- **課題**
16ビットカラーの階調についての本文から、「これらは数字を見て分かる通り」で始まり「見てもらえば一目瞭然で、これは階調が少ないために起こっています。」までの部分を、「グラデーション」を「色の移り変わり」に置き換えて修正してください。

それだとメモリ消費や負荷が心配になるので、1ピクセルのサイズを減らしたRGB565やARGB1555というものを利用することがあります。
これらは数字を見て分かる通り、ARGB8888では各要素に8ビット、つまり256段階利用できます。
反面RGB565やARGB1555等では、要素で5もしくは6ビット、つまり32もしくは64段階の階調となります。(25=32という理屈です。)
A | R | G | B | |
ARGB8888 | 8ビット (28=256段階) | 8ビット (28=256段階) | 8ビット (28=256段階) | 8ビット (28=256段階) |
RGB565 | – | 5ビット (25=32段階) | 6ビット (26=64段階) | 5ビット (25=32段階) |
ARGB1555 | 1ビット (21=2段階) | 5ビット (25=32段階) | 5ビット (25=32段階) | 5ビット (25=32段階) |
ビット数が少ない分、データサイズは減ることになります。
ただしかし階調が減るということは情報として欠落していると言えます。
16ビットカラーでよく言われるのは「グラデーションが汚い」です。
見てもらえば一目瞭然で、これは階調が少ないために起こっています。
ARGB8888 | |
RGB565 |
このグラデーション問題の回避はディザ法であったり誤差拡散法で軽減が出来ますが、今回はその話はしません。
今回は32段階、もしくは64段階となっている階調が、実際どういう色になっているかというのを見ていきます。
階調の中身
5ビットもしくは6ビットで階調を扱いますが、コンピュータとしては8ビットに拡張して扱います。
8ビットなので、カラーの値は0〜255となります。
イメージとしては下図の様になります。
5ビットもしくは6ビットが上位に来る形になりますが、余った下位はどうなるのでしょう?
例えば常に0が入る場合、上限値が255ではなく248になってしまい、逆に常に1の場合は下限値が7になってしまいます。あまり好ましいと言えません。
常に0で埋める | 常に1で埋める |
そこで以下のプログラムを組んで確認をしてみました。
void Start ()

収集したデータ項目
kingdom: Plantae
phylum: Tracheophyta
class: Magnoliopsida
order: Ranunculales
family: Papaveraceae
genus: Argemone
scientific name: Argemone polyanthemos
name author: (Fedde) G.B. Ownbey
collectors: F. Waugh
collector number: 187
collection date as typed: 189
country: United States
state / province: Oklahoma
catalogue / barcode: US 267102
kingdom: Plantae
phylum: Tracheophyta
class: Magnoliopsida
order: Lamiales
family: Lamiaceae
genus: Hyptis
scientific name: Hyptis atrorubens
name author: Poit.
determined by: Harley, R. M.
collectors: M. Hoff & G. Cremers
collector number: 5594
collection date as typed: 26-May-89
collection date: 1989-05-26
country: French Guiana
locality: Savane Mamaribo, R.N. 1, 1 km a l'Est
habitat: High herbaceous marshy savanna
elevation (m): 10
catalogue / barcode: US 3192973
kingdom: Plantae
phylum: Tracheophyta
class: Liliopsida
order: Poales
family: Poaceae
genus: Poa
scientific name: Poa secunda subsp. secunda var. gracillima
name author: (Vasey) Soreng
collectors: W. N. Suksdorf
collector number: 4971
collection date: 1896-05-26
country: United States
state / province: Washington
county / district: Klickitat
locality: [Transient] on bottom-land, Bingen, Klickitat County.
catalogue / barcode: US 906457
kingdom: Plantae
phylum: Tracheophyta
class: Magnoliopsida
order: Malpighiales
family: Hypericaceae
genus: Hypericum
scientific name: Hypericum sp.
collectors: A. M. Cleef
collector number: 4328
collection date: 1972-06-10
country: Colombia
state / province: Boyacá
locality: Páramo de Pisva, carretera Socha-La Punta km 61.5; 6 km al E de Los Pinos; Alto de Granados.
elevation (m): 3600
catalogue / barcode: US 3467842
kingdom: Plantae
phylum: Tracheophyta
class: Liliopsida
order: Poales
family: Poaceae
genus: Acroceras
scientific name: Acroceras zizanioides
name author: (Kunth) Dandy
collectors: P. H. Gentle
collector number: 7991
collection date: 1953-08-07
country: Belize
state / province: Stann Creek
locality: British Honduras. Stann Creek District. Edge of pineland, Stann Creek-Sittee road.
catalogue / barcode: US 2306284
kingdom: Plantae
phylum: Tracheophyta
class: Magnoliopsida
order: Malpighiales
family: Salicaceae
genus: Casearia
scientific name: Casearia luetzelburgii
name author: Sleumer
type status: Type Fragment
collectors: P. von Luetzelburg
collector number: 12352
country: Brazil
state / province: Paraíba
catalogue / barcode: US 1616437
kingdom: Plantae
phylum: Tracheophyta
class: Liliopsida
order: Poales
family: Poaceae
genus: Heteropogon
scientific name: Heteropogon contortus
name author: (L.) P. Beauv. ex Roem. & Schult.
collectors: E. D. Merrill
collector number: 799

- **演習の解答**
これらは数字を見て分かる通り、ARGB8888では各要素に8ビット、つまり256段階利用できます。
反面RGB565やARGB1555等では、要素で5もしくは6ビット、つまり32もしくは64段階の階調となります。(25=32という理屈です。)
A | R | G | B | |
ARGB8888 | 8ビット (28=256段階) | 8ビット (28=256段階) | 8ビット (28=256段階) | 8ビット (28=256段階) |
RGB565 | – | 5ビット (25=32段階) | 6ビット (26=64段階) | 5ビット (25=32段階) |
ARGB1555 | 1ビット (21=2段階) | 5ビット (25=32段階) | 5ビット (25=32段階) | 5ビット (25=32段階) |
ビット数が少ない分、データサイズは減ることになります。
ただしかし階調が減るということは情報として欠落していると言えます。
16ビットカラーでよく言われるのは「色の移り変わりが汚い」です。
見てもらえば一目瞭然で、これは階調が少ないために起こっています。